Martina Felesia
Seorang teman pernah ditolak membeli baterai jam tangan di suatu toko jam terkenal ketika ia sedang berlibur di suatu kota.  Alasannya sepele:  dandanan teman saya ini terlalu mbois dan tidak mencermikan ketajiran sama sekali.  Berkaos oblong, bersandal jepit dan bercelana jeans.  Tentengannya tas selempang.  Si Penjual macam tidak percaya ketika teman saya tadi meminta baterai jam sesuai dengan merk yang dia inginkan.  Penjualnya hanya berkata, "Baterai yang itu tidak ada Bu.  Ada sih baterei yang lain, tapi mahal harganya!"

Teman saya ini, meskipun statusnya seorang pendidik, mau tidak mau jadi esmosi juga melihat si Penjual yang tidak menghargai pelanggannya sama sekali.  Mulutnya pun langsung nyolot, "Mahal itu berapa???  Mau mahal mau nggak, pasti ada tarifnya, kan???"

Si Penjual, mungkin karena diperhatikan oleh banyak mata, mau tidak mau akhirnya mengambil juga baterai jam yang disebutkannya tadi.  Tanpa ba bi bu lagi, teman saya mengambil dua kali lipat dari yang biasa dibutuhkannya.  Sewaktu hendak memasang baterai ke jam tangan, barulah mata si Penjual terbuka.  Ia baru menyadari bahwa jam tangan teman saya tadi terbuat dari lapisan emas murni, hanya bisa dibeli dalam istilah 'limited edition' dan harus dipesan secara khusus.  Langsung saja kesombongannya merosot macam karung beras kosong.

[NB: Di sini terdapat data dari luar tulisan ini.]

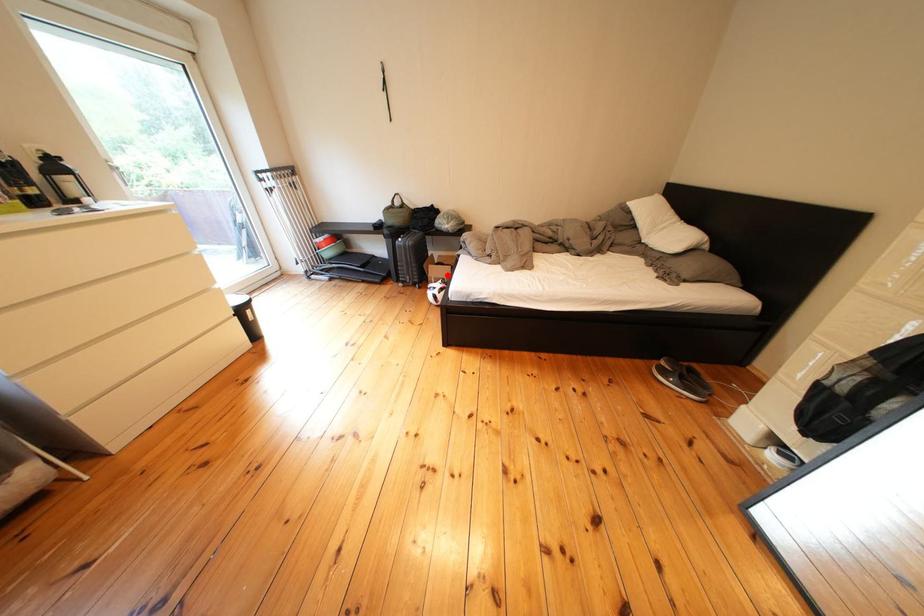
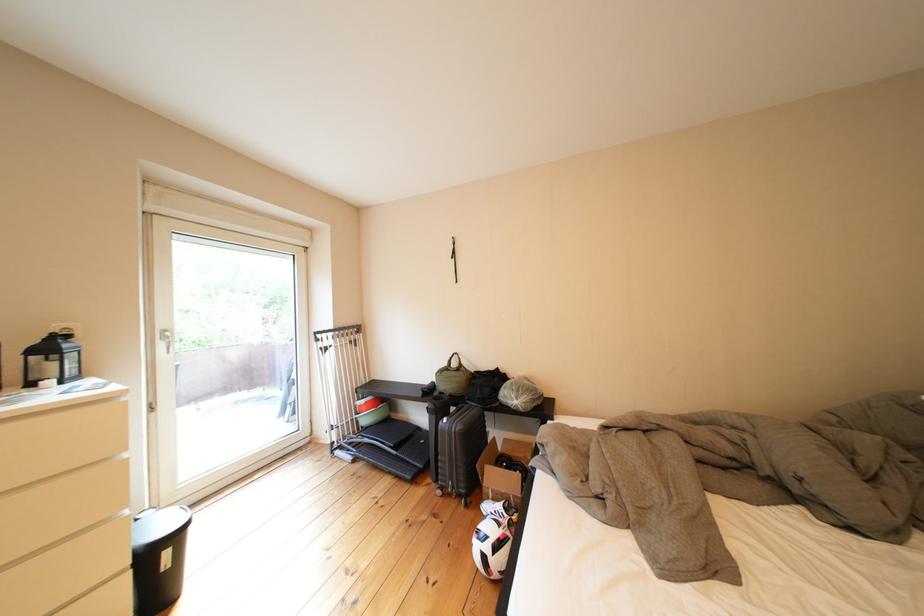
Question: I am providing you with two images of the same scene from different viewpoints. Image1 has a red point marked. In image2, the corresponding 3D location appears at what relative position? Reply with the corresponding letter.

Choices:
 (A) Closer
 (B) Farther

Answer: (A)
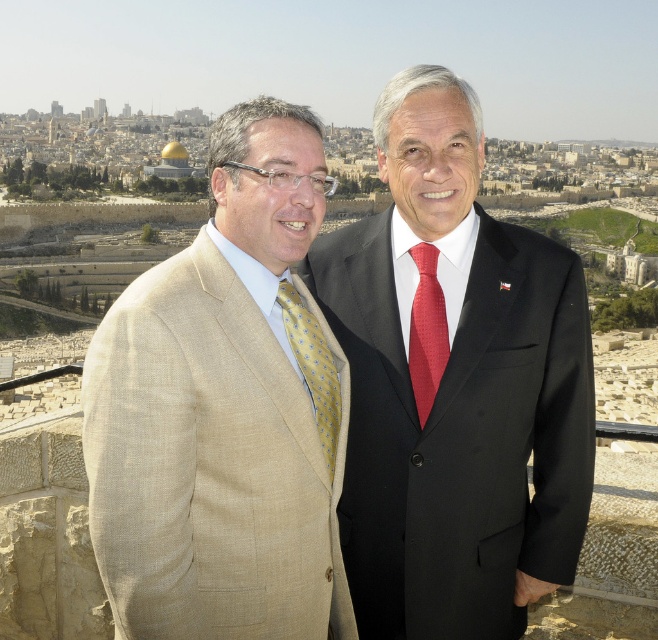
You are a tailor who needs to determine if the beige textured suit at center can be altered to fit through a narrow doorway that is only as wide as the yellow dotted silk tie at center. Can the suit be adjusted to fit through the doorway?

The beige textured suit at center might be wider than the yellow dotted silk tie at center, so it may not fit through the doorway unless adjusted to narrow its width.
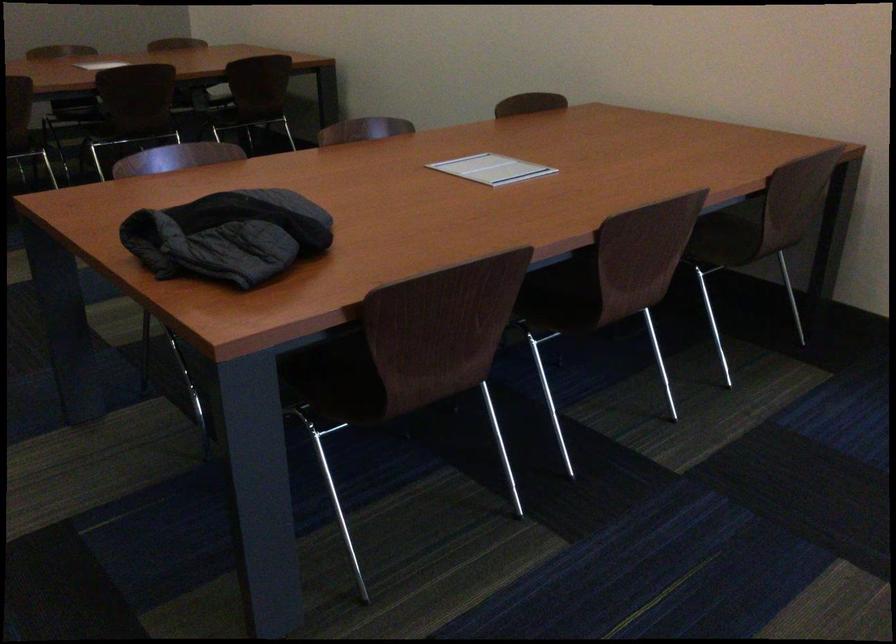
Find where to lift the dark quilted jacket. Please return your answer as a coordinate pair (x, y).

(228, 236)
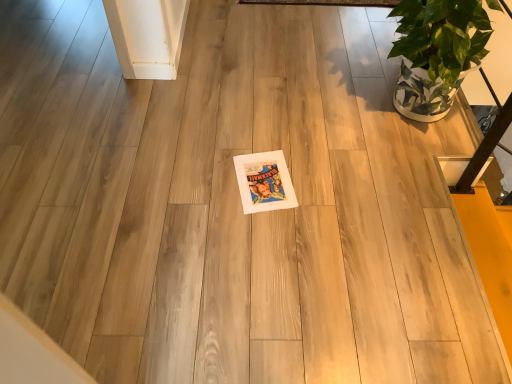
The width and height of the screenshot is (512, 384). Describe the element at coordinates (436, 53) in the screenshot. I see `green leafy plant at upper right` at that location.

This screenshot has width=512, height=384. I want to click on green leafy plant at upper right, so (436, 53).

Where is `green leafy plant at upper right`? The height and width of the screenshot is (384, 512). green leafy plant at upper right is located at coordinates (436, 53).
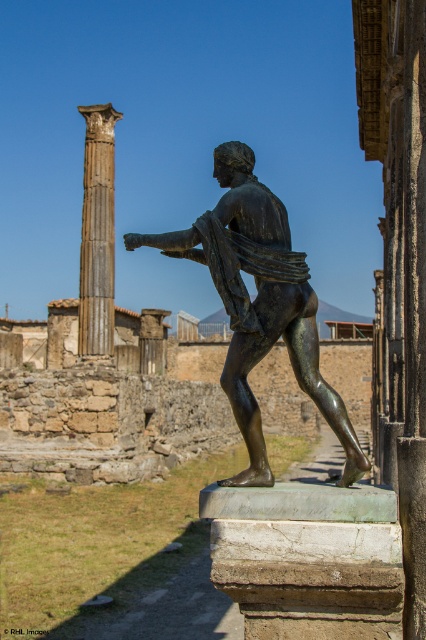
Consider the image. You are an archaeologist examining the ancient Roman site. You notice a point marked at coordinates (259, 304). Based on the scene description, what object does this point most likely correspond to?

The point at coordinates (259, 304) corresponds to the bronze statue at center.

Waktu menceritakan pengalamannya ini, teman saya itu masih juga terbawa emosi dan saya terbawa  imajinasi sambil ngekek membayangkan ekspresi wajahnya ketika dipleroki oleh si Penjual jam tangan tadi.  Dalam hal ini saya hanya bisa menasehati, "Yo wes.....lain kali kalau lagi kluyuran ke kota lain itu, ya berdandanlah yang cantik, manis dan tajir.  Mosok duitnya milyaran tampilannya macam bekpeker....hahahaha!!"

"Semprul kowe......!!" mulutnya makin manyun.

Dalam hidup ini, menilai seorang dari tampilan luar itu sudah menjadi hal yang biasa.   Dengan mudahnya orang memberikan penilaian dan penghakiman terhadap orang lain.  Yang berpenampilan tidak sesuai dengan yang di'harapkan'nya otomatis mendapatkan penilaian yang rendah.  Tetapi jika ada orang yang berpenampilan sesuai yang di'inginkan'nya otomatis orang tersebut akan terlihat hebat.  Tidak peduli bahwa pada akhirnya orang tersebut ternyata bego atau tulalit tidak masalah, yang penting sudah sesuai harapan.

Sebagai orang Jawa, saya dibiasakan untuk memanggil orang yang baru dikenal dengan sebutan Mas, Mbak, Bapak atau Ibu. Meskipun orang tersebut lebih muda, saya akan memanggilnya dengan Mas atau Mbak.  Bukan karena saya tidak menghargainya atau menganggapnya lebih tua dari saya.  Tetapi itu adalah sebagai bentuk penghormatan karena saya baru mengenalnya.  Dengan tidak menyebut namanya secara langsung, saya sudah menempatkan orang tersebut sebagai seseorang yang harus dihormati. Tidak peduli tampilannya seperti apa, penghargaan dan penghormatan harus tetap diberikan.

Saya sungguh sangat beruntung karena dibesarkan dalam keluarga yang mengajarkan untuk tidak gampang menilai orang lain dari tampilan luar.  Sejak kecil saya dibebaskan untuk mengenal dan berkawan dengan banyak orang tanpa melihat penampilan, apalagi suku atau agamanya.  Menurut Bapak saya, setiap orang, siapapun  mereka,  berhak mendapatkan penghormatan dan penghargaan.  Tidak peduli dia seorang tukang becak atau tukang nyopiri pesawat terbang, mereka tetaplah seorang manusia.  Kaya atau miskin, itu hanyalah pelengkap.  Yang paling utama adalah,bagaimana engkau memperlakukan orang lain, manusia lain, sama seperti engkau ingin diperlakukan oleh mereka.

Respect each others!  Adalah cara supaya kita tidak gampang melakukan penilaian dan penghakiman, tanpa mau melihat segala sesuatunya dari berbagai sudut.  Semoga kita menjadi manusia yang tidak pernah berhenti belajar, bahwa kita hidup tidak sendiri.  Jadi, jangan mau menang sendiri.  Penghakiman yang diberikan kepada orang lain, akan diberikan juga kepada kita pada akhirnya.